Já tinha passado do meio de outubro quando o Fórum Brasileiro de Segurança Pública divulgou o lançamento do Anuário Brasileiro de Segurança Pública. Para quem não conhece a publicação, o anuário organiza informações que são fornecidas por fontes oficiais da Segurança Pública (em diversas esferas) e, no documento desse ano, aquilo que os movimentos sociais vêm dizendo há tempos se concretizou mais uma vez: a população jovem (com menos de 35 anos), masculina e negra é a que mais sofre com violência intencional (e institucional) no Brasil. Um dado que choca, mas não surpreende se você está minimamente ligado nas notícias.
Lendo o título e o primeiro parágrafo do texto, imagino que você deva estar preparado para um texto que vai dissecar os tipos de racismos, as estatísticas de violência no país e escancarar estereótipos que há muito tempo não são mais aceitáveis. Certo? Espero que não... Para evidenciar o período de propaganda da consciência negra que se avizinha (ou já está por aí), resolvi ir por outro lado e trazer uma prática que aplicava com meus alunos do 8º ano do Ensino Fundamental.
Por conta de traquejo pedagógico, antes de fazer outros apontamentos, quero saber se você conhece o termo afrofuturismo. Veja bem, preciso de antemão dizer que não sou especialista no assunto, mas, de maneira muito objetiva (e, portanto, passiva de generalizações em exagero), afrofuturismo é a ideia fantástica de considerar os negros no futuro. Essa corrente que tem uma forte pegada estética surgiu da hipótese de falta de presença negra no futuro – e essa hipótese é baseada em dados, do presente e do passado, das populações negras (e eu realmente torço para que você não esteja esperando que nesse momento eu descreva sobre os males da colonização e suas heranças, estou partindo do princípio de que você já sabe sobre isso ou vai pesquisar por si).

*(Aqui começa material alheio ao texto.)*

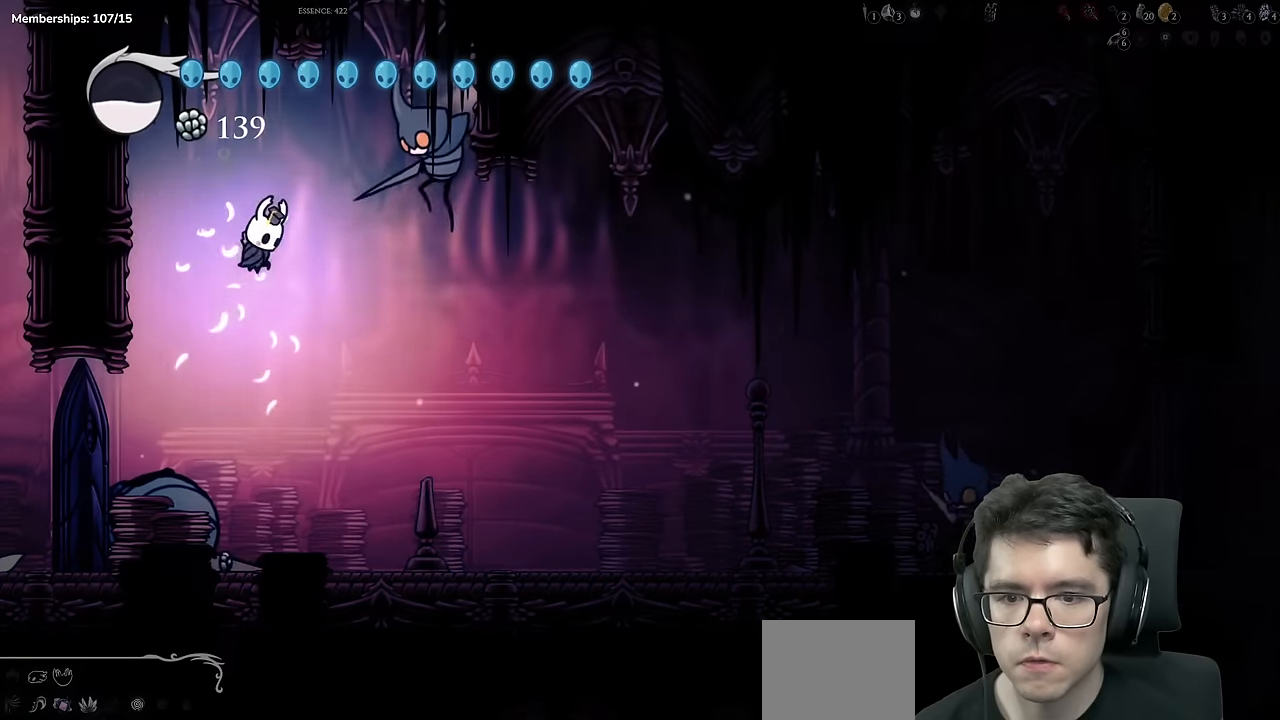
{"buttons": ["DPAD_RIGHT"], "left_stick": "center", "right_stick": "center", "events": [[184, "Y", "up"], [234, "DPAD_RIGHT", "down"]]}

Mas, enfim, é isso mesmo, afrofuturismo é um conjunto estético que influencia na música, na literatura, no cinema e na moda, levando em consideração a diáspora africana e, consequentemente, muito de suas tradições.
Nomes e títulos do âmbito internacional são Sun Ra, Octavia Butler, HQ do Pantera Negra (Marvel), Erykah Badu, Jannelle Monáe, Beyoncé, o duo Ibeyi e Rihanna. No Brasil ,temos a valorização da estética africana e suas tradições na obra de Elza Soares, Xênia França, Conceição Evaristo, Ale Santos e Fábio Kabral (e vários mais).
Uma das coisas mais legais que li até agora sobre o termo veio da repórter Rebeca Oliveira, quando ela escreve que “mais do que uma corrente estética e cultural, o afrofuturismo vem para mostrar utopias possíveis para o povo preto”. Essa frase, justamente por conter a contradição de “utopias possíveis”, fez com que eu me lembrasse especificamente de um trabalho realizado com algumas turmas de 8º ano, quando, ao ser responsável pelo conteúdo de Geografia da África, buscava não contar apenas uma geografia daquele continente (e aqui estou numa paráfrase escancarada do vídeo “O perigo de uma história única”, da nigeriana Chimamanda Adichie). Naquele período em que estava em sala eu não conhecia o termo que trouxe nos parágrafos anteriores, mas buscava fontes que falassem em outras direções daquelas que estavam expostas no dia a dia. Sabe por quê? Mostrar outros lados ajuda na ponderação e na alteridade. Qualidades fundamentais para gerar, de fato, consciência.
É claro que não vou descrever aqui o trabalho que era feito com os alunos, não tem espaço pra isso, mas se quiser mais nomes para ajudar a desenvolver a sua consciência negra, que tal começar por conhecer as pessoas e as obras de Ondjaki, Chimamanda Adichie, Chinua Achebe, Paulina Chiziane, Mia Couto, Pepetela, Ayaan Hirsi Ali, Immaculée Ilibagiza, Ishmael Beah, Wole Soyinka, Nadine Gordimer e Futhi Nstshingila?
*Rafaela Dalbem é assessora de Geografia do Sistema Positivo de Ensino.